On annonce une autonomie allant jusqu’à quatre heures, ce qui ne laisse pas beaucoup de réserve si on oublie de les charger une journée ou quand on s’entrainer pour un marathon. Mais avant qu’un entrainement se termine, les lunettes se sont éteintes, après moins d’une heure 30, alors qu’elles étaient en charge pendant 9 heures. J’ai échappé un énorme juron quand j’ai entendu les lunettes s’éteindre. Bye-bye mes données d’entraînement!

(Étrangement, on insiste pour qu’on utilise le fil de recharge USB Oakley pour éviter d’endommager les lunettes.)

Désenchantement: pas d’entrées manuelles

Le programme d’entrainement s’ajuste en fonction de notre vitesse et de nos activités. Si on rate une longue course, on nous proposer de la faire la journée suivante; on nous indique si on court trop vite dans une journée de récupération. Mais on ne peut pas entrer manuellement d’entrainements! Les données sont faussées si on court sans les lunettes. Même chose si les lunettes s’éteignent avant la fin de la course, ou si l’application plante pendant son entrainement!

Et ça plante…

L’application ne semble pas (encore?) compatible avec Android 7. L’application redémarrait après quelques kilomètres… Et l’entrainement n’était pas enregistré. Ça fonctionne avec un téléphone qui a encore Android 6. Espérons qu’une mise à jour règle rapidement la situation. (Je n’ai pas encore fait l’essai avec iOS.)

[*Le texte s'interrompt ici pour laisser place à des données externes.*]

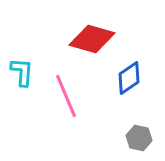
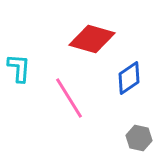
cyan L-shape: moved 3 px left, 4 px up
pink line: moved 3 px right, 2 px down; rotated 9 degrees counterclockwise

J’ai fait l’essai du modèle Radar Pace pour homme, qui coute 570$. Il faut s’entrainer sérieusement pour que ça en vaille la peine… mais pas trop longtemps, en raison de l’autonomie. Et être optimiste que des mises à jour vont rapidement régler les problèmes. Parce que pour l’instant, les Radar Pace sont un entraineur brillant, attachant, plein de potentiel et généreux de ses conseils… Mais sur lequel on ne peut se fier complètement. Et c’est vraiment dommage!

(Je vais mettre à jour le billet si des mises à jour corrigent les problèmes.)

P.

P.S. Heureusement, j’ai couru avec l’increvable montre Runsense d’Epson.